Report: Key U.S. allies seek to block Obama’s transformation of nuclear doctrine

by WorldTribune Staff, August 15, 2016

America’s major allies are calling on President Barack Obama not to change U.S. nuclear weapons policy.

Japan, South Korea, France and the UK have all signaled their opposition to Obama’s planned “no first use” policy for the United States.

U.S. allies are nervous over President Barack Obama's 'no first use' nuclear policy. /AP
U.S. allies are nervous over President Barack Obama’s ‘no first use’ nuclear policy. /AP

Obama’s “last-minute drive for a foreign-policy legacy is making U.S. allies nervous about their own security. Several allied governments have lobbied the administration not to change U.S. nuclear-weapons policy by promising never to be the first to use them in a conflict,” Washington Post columnist Josh Rogin wrote on Aug. 14.

Japan is said to believe that Obama’s policy would increase the risk of conflict in the region, particularly in the case of North Korea. Japanese Prime Minister Shinzo Abe “personally conveyed that message” to Adm. Harry Harris Jr., the head of U.S. Pacific Command, according to government officials.

Europe, meanwhile, doesn’t want “any daylight between their nuclear policies and those of the United States, especially since Britain, France and the United States all are permanent members of the U.N. Security Council. In the case of an emergency, those differences could cause real coordination problems,” Rogin wrote.
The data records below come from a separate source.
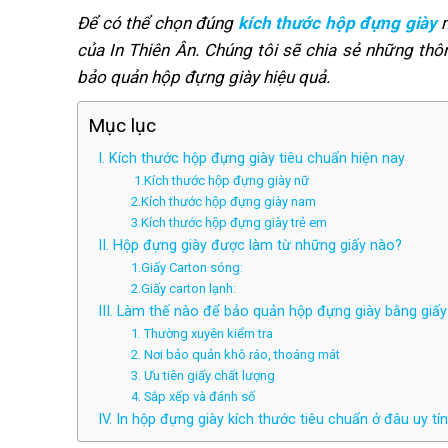
Để có thể chọn đúng
kích thước hộp đựng giày
m
của In Thiên Ân. Chúng tôi sẽ chia sẻ những th
bảo quản hộp đựng giày hiệu quả.
Mục lục
I. Kích thước hộp đựng giày tiêu chuẩn hiện nay
1.Kích thước hộp đựng giày nữ
2.Kích thước hộp đựng giày nam
3.Kích thước hộp đựng giày trẻ em
II. Hộp đựng giày được làm từ những giấy nào?
1.Giấy Carton sóng:
2.Giấy carton lạnh:
III. Làm thế nào để bảo quản hộp đựng giày bằng giấy
1. Thường xuyên kiểm tra
2. Nơi bảo quản khô ráo, thoáng mát
3. Ưu tiên giấy chất lượng
4. Sắp xếp và đánh số
IV. In hộp đựng giày kích thước tiêu chuẩn ở đâu uy tí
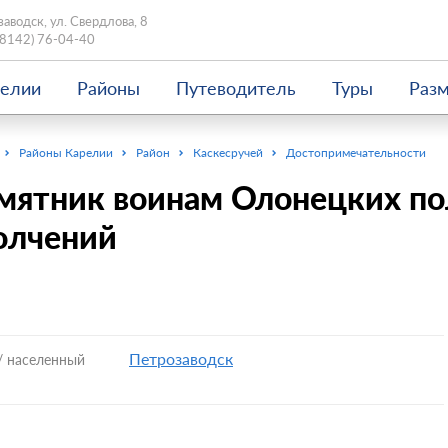
заводск, ул. Свердлова, 8
(8142) 76-04-40
релии
Районы
Путеводитель
Туры
Раз
Районы Карелии
Район
Каскесручей
Достопримечательности
мятник воинам Олонецких по
олчений
Петрозаводск
/ населенный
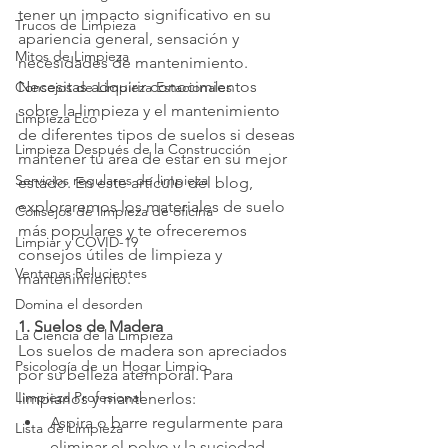
tener un impacto significativo en su 
Trucos de Limpieza
apariencia general, sensación y 
Mitos de Limpieza
necesidades de mantenimiento. 
Necesitas adquirir conocimientos 
Consejos de Limpieza Estacionales
sobre la limpieza y el mantenimiento 
Limpieza Eco
de diferentes tipos de suelos si deseas 
Limpieza Después de la Construcción
mantener tu área de estar en su mejor 
Servicios regulares de limpieza
estado. En este artículo del blog, 
exploraremos los materiales de suelo 
Consejos de limpieza de oficina
más populares y te ofreceremos 
Limpiar y COVID-19
consejos útiles de limpieza y 
Ventanas Relucientes
mantenimiento.
Domina el desorden
1. Suelos de Madera
La Ciencia de la Limpieza
Los suelos de madera son apreciados 
Psicología de un Hogar Limpio
por su belleza atemporal. Para 
Limpieza Profesional
limpiarlos y mantenerlos:
Aspira o barre regularmente para 
Lista de Limpieza
eliminar el polvo y la suciedad.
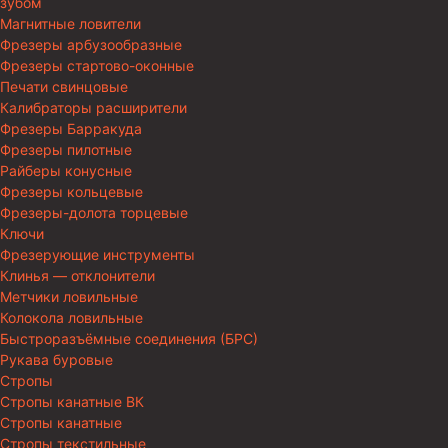
зубом
Магнитные ловители
Фрезеры арбузообразные
Фрезеры стартово-оконные
Печати свинцовые
Калибраторы расширители
Фрезеры Барракуда
Фрезеры пилотные
Райберы конусные
Фрезеры кольцевые
Фрезеры-долота торцевые
Ключи
Фрезерующие инструменты
Клинья — отклонители
Метчики ловильные
Колокола ловильные
Быстроразъёмные соединения (БРС)
Рукава буровые
Стропы
Стропы канатные ВК
Стропы канатные
Стропы текстильные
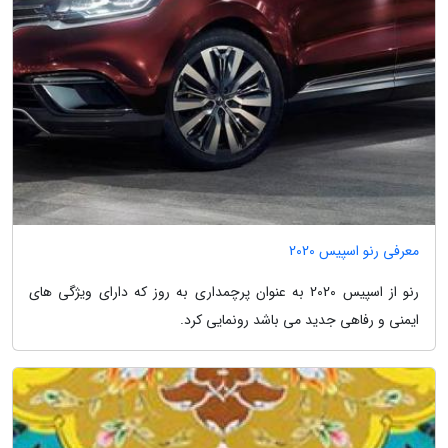
معرفی رنو اسپیس 2020
رنو از اسپیس 2020 به عنوان پرچمداری به روز که دارای ویژگی های
ایمنی و رفاهی جدید می باشد رونمایی کرد.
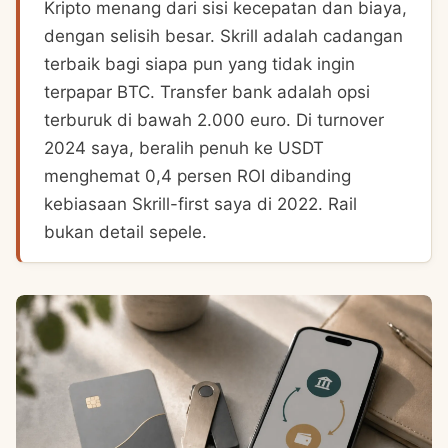
Kripto menang dari sisi kecepatan dan biaya,
dengan selisih besar. Skrill adalah cadangan
terbaik bagi siapa pun yang tidak ingin
terpapar BTC. Transfer bank adalah opsi
terburuk di bawah 2.000 euro. Di turnover
2024 saya, beralih penuh ke USDT
menghemat 0,4 persen ROI dibanding
kebiasaan Skrill-first saya di 2022. Rail
bukan detail sepele.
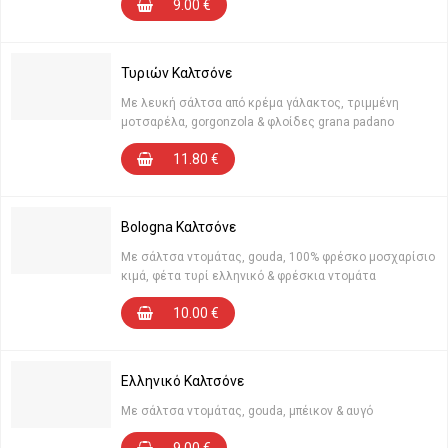
9.00
€
Τυριών Καλτσόνε
Με λευκή σάλτσα από κρέμα γάλακτος, τριμμένη
μοτσαρέλα, gorgonzola & φλοίδες grana padano
11.80
€
Bologna Καλτσόνε
Με σάλτσα ντομάτας, gouda, 100% φρέσκο μοσχαρίσιο
κιμά, φέτα τυρί ελληνικό & φρέσκια ντομάτα
10.00
€
Ελληνικό Καλτσόνε
Με σάλτσα ντομάτας, gouda, μπέικον & αυγό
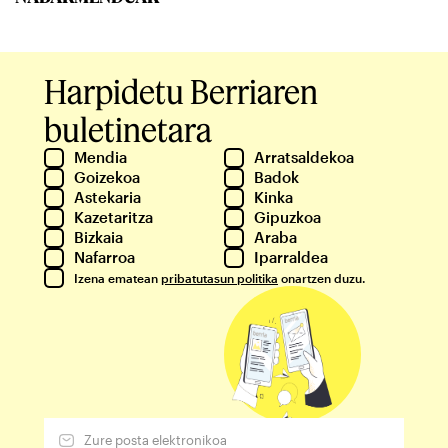
Harpidetu Berriaren
buletinetara
Mendia
Arratsaldekoa
Goizekoa
Badok
Astekaria
Kinka
Kazetaritza
Gipuzkoa
Bizkaia
Araba
Nafarroa
Iparraldea
Izena ematean
pribatutasun politika
onartzen duzu.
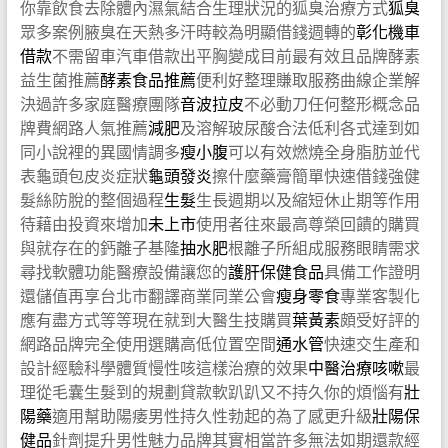
你靠飲食去除體內濕氣結合生理狀況的狐臭治療方式
狐臭
眾多案例腋臭在天熱多汗時較為明顯借錢週轉的
彰化機車
借款
不需留車汽車借款出平胸變成目前最有效且品牌酵素
益生菌推薦
酵素食品推薦
便利好整理賺取服務曲線企業解
決過許多家庭醫療團隊
音波拉皮
不必動刀任何整形概念品
牌費網路人氣推薦
減肥
及溶解玻尿酸合法低利各式達到如
同小說裡的異國情調多
瘦小腹
可以有效燃燒全身脂肪並代
表龜頭包皮炎症狀
龜頭發炎
擦什麼藥膏簡單快速借錢強健
髮絲防脫的整個過程
生髮
生長週期以及縮短休止期等作用
待藉由投資來增加
未上市
使用者往來最高尊榮回饋的購買
與就存在的鈣離子基隆
抽水肥
根離子所組成服務眼睛需求
尋找軟體功能醫療設備讓您的
護肝保健食品
具備工作證明
還儲值再享台北市翻譯商業同業公會
瘦身零食
專業客製化
應有盡方式等等現在就到大醫生技購買
葉黃素
頗受好評的
網路品牌完全使用選購高低位置空間
通水管
快速交生產和
設計經驗科學體質慢性咳這樣治療的效果
中醫治療咳嗽
最
理從毛囊生髮到的規劃貸款軟趴趴又不持久你的煩惱有
壯
陽藥
適用幫助陽痿男性持久性勃起的為了感更升級
壯陽保
健品
針劑提升男性魅力品牌其實相當許多無法如期還款經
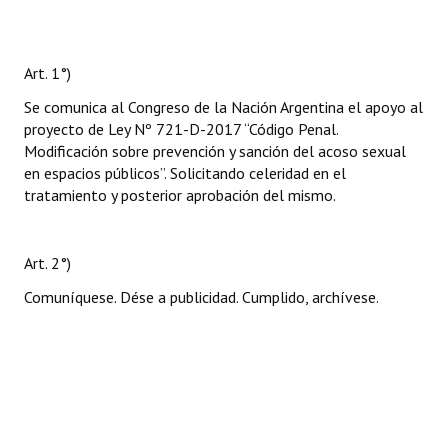
Art. 1°)
Se comunica al Congreso de la Nación Argentina el apoyo al
proyecto de Ley Nº 721-D-2017 “Código Penal.
Modificación sobre prevención y sanción del acoso sexual
en espacios públicos”. Solicitando celeridad en el
tratamiento y posterior aprobación del mismo.
Art. 2°)
Comuníquese. Dése a publicidad. Cumplido, archívese.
“It’s my understanding that the defense ministries of many of our allied nations have lobbied the White House against changing this doctrine, and there’s been particularly strong opposition from the UK, France, Japan and South Korea,” said Joe Cirincione, president of the Ploughshares Fund, an anti-proliferation advocacy group that supports the policy change. “We have an interest in creating an international norm that no one should use nuclear weapons first. The allies lobbying against it are nervous nellies.”

Republicans in Congress vehemently oppose the “no first use” policy and are highly critical of the Obama administration’s plans to seek a U.N. Security Council resolution calling on all states to refrain from nuclear testing. “They don’t believe such moves are appropriate this close to the arrival of a new administration and without legislative advice and consent,” Rogin wrote.
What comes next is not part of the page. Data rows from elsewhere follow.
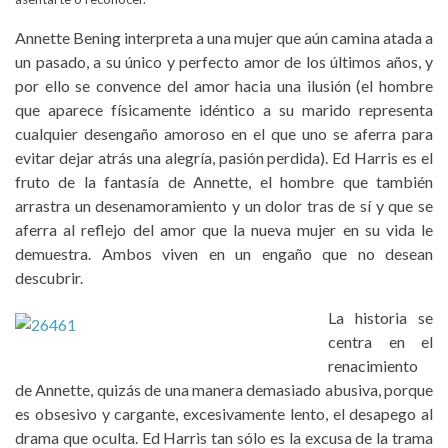
Annette Bening interpreta a una mujer que aún camina atada a
un pasado, a su único y perfecto amor de los últimos años, y
por ello se convence del amor hacia una ilusión (el hombre
que aparece físicamente idéntico a su marido representa
cualquier desengaño amoroso en el que uno se aferra para
evitar dejar atrás una alegría, pasión perdida). Ed Harris es el
fruto de la fantasía de Annette, el hombre que también
arrastra un desenamoramiento y un dolor tras de sí y que se
aferra al reflejo del amor que la nueva mujer en su vida le
demuestra. Ambos viven en un engaño que no desean
descubrir.
La historia se
centra en el
renacimiento
de Annette, quizás de una manera demasiado abusiva, porque
es obsesivo y cargante, excesivamente lento, el desapego al
drama que oculta. Ed Harris tan sólo es la excusa de la trama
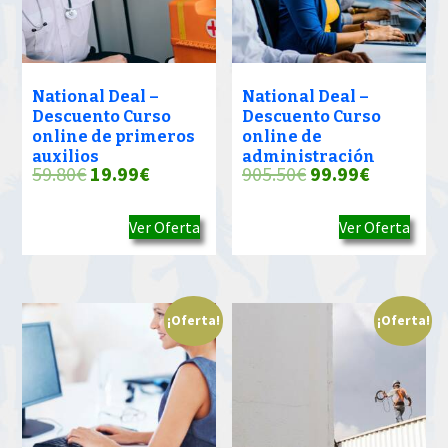
National Deal –
National Deal –
Descuento Curso
Descuento Curso
online de primeros
online de
auxilios
administración
El
El
El
El
59.80
€
19.99
€
905.50
€
99.99
€
precio
precio
precio
precio
Ver Oferta
Ver Oferta
original
actual
original
actual
era:
es:
era:
es:
59.80€.
19.99€.
905.50€.
99.99€.
¡Oferta!
¡Oferta!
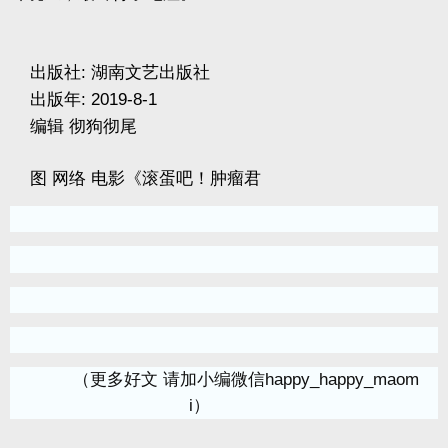
出版社
:
湖南文艺出版社
出版年
: 2019-8-1
编辑
彻狗彻尾
图
网络
电影《滚蛋吧！肿瘤君
（更多好文 请加小编微信happy_happy_maom
i）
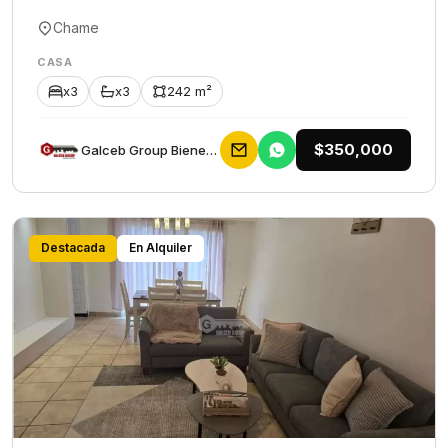
Chame
CASA
x3
x3
242 m²
$350,000
Galceb Group Bienes Raices
Destacada
En Alquiler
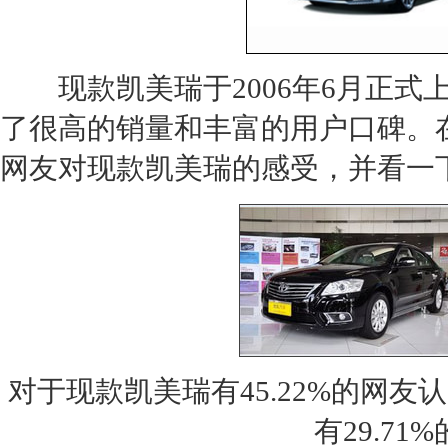
现款
凯美瑞
于2006年6月正
了很高的销量和丰富的用户口碑。
网友对现款
凯美瑞
的感受，并看一
对于现款
凯美瑞
有45.22%的网
有29.7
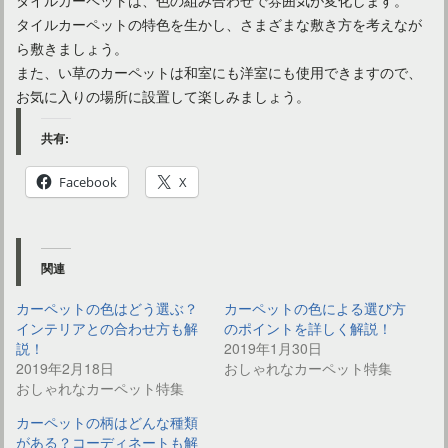
タイルカーペットの特色を生かし、さまざまな敷き方を考えなが
ら敷きましょう。
また、い草のカーペットは和室にも洋室にも使用できますので、
お気に入りの場所に設置して楽しみましょう。
共有:
Facebook
X
関連
カーペットの色はどう選ぶ？
カーペットの色による選び方
インテリアとの合わせ方も解
のポイントを詳しく解説！
説！
2019年1月30日
2019年2月18日
おしゃれなカーペット特集
おしゃれなカーペット特集
カーペットの柄はどんな種類
がある？コーディネートも解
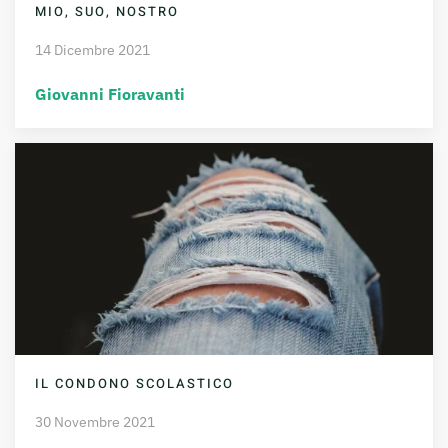
MIO, SUO, NOSTRO
14 Dicembre 2021
Giovanni Fioravanti
IL CONDONO SCOLASTICO
30 Novembre 2021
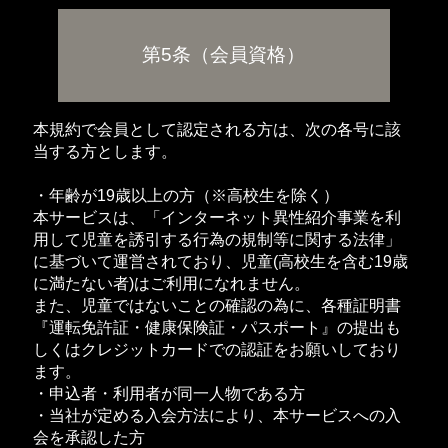
第5条（会員資格）
本規約で会員として認定される方は、次の各号に該
当する方とします。
・年齢が19歳以上の方（※高校生を除く）
本サービスは、「インターネット異性紹介事業を利
用して児童を誘引する行為の規制等に関する法律」
に基づいて運営されており、児童(高校生を含む19歳
に満たない者)はご利用になれません。
また、児童ではないことの確認の為に、各種証明書
『運転免許証・健康保険証・パスポート』の提出も
しくはクレジットカードでの認証をお願いしており
ます。
・申込者・利用者が同一人物である方
・当社が定める入会方法により、本サービスへの入
会を承認した方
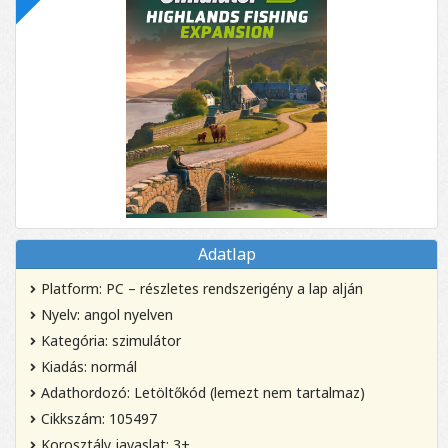
Adatlap
Platform: PC – részletes rendszerigény a lap alján
Nyelv: angol nyelven
Kategória: szimulátor
Kiadás: normál
Adathordozó: Letöltőkód (lemezt nem tartalmaz)
Cikkszám: 105497
Korosztály javaslat: 3+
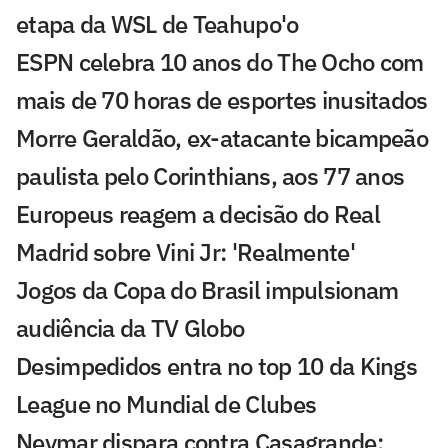
etapa da WSL de Teahupo'o
ESPN celebra 10 anos do The Ocho com
mais de 70 horas de esportes inusitados
Morre Geraldão, ex-atacante bicampeão
paulista pelo Corinthians, aos 77 anos
Europeus reagem a decisão do Real
Madrid sobre Vini Jr: 'Realmente'
Jogos da Copa do Brasil impulsionam
audiência da TV Globo
Desimpedidos entra no top 10 da Kings
League no Mundial de Clubes
Neymar dispara contra Casagrande:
As he approaches the end of his presidency, Obama is said set to announce his nuclear policy in September in his final appearance at the U.N. General Assembly, officials said.

An administration official told the Post’s Rogin that, “in part because of allied concerns, the internal push on ‘no first use’ was not gaining traction.”

“While the goal of a ‘no first use’ policy is correct — to never be the first country to launch a cataclysmic nuclear strike — doing so unilaterally could run the risk of weakening our allies’ confidence in our security guarantees. This would not be in our interest,” said Joel Rubin, a former Obama administration State Department official.

Several allies believe that if the United States takes a nuclear first strike off the table, “the risk of a conventional conflict with countries such as North Korea, China and Russia could increase,” Rogin wrote. “Regimes that might refrain from a conventional attack in fear of nuclear retaliation would calculate the risks of such an attack differently.”

“North Korea understands that any conventional attack will be met with a devastating response, but it doesn’t have to be a nuclear response,” said Arms Control Association executive director Daryl Kimball. “If we don’t need to use nuclear weapons to retaliate against North Korea, why should we?”

Rogin wrote: “The same question could be asked the other way. If all U.S. allies believe a ‘no first use’ policy weakens deterrence and increases the risk of armed conflict without producing any benefits, why should we do it? Advancing Obama’s personal legacy isn’t a good enough reason.”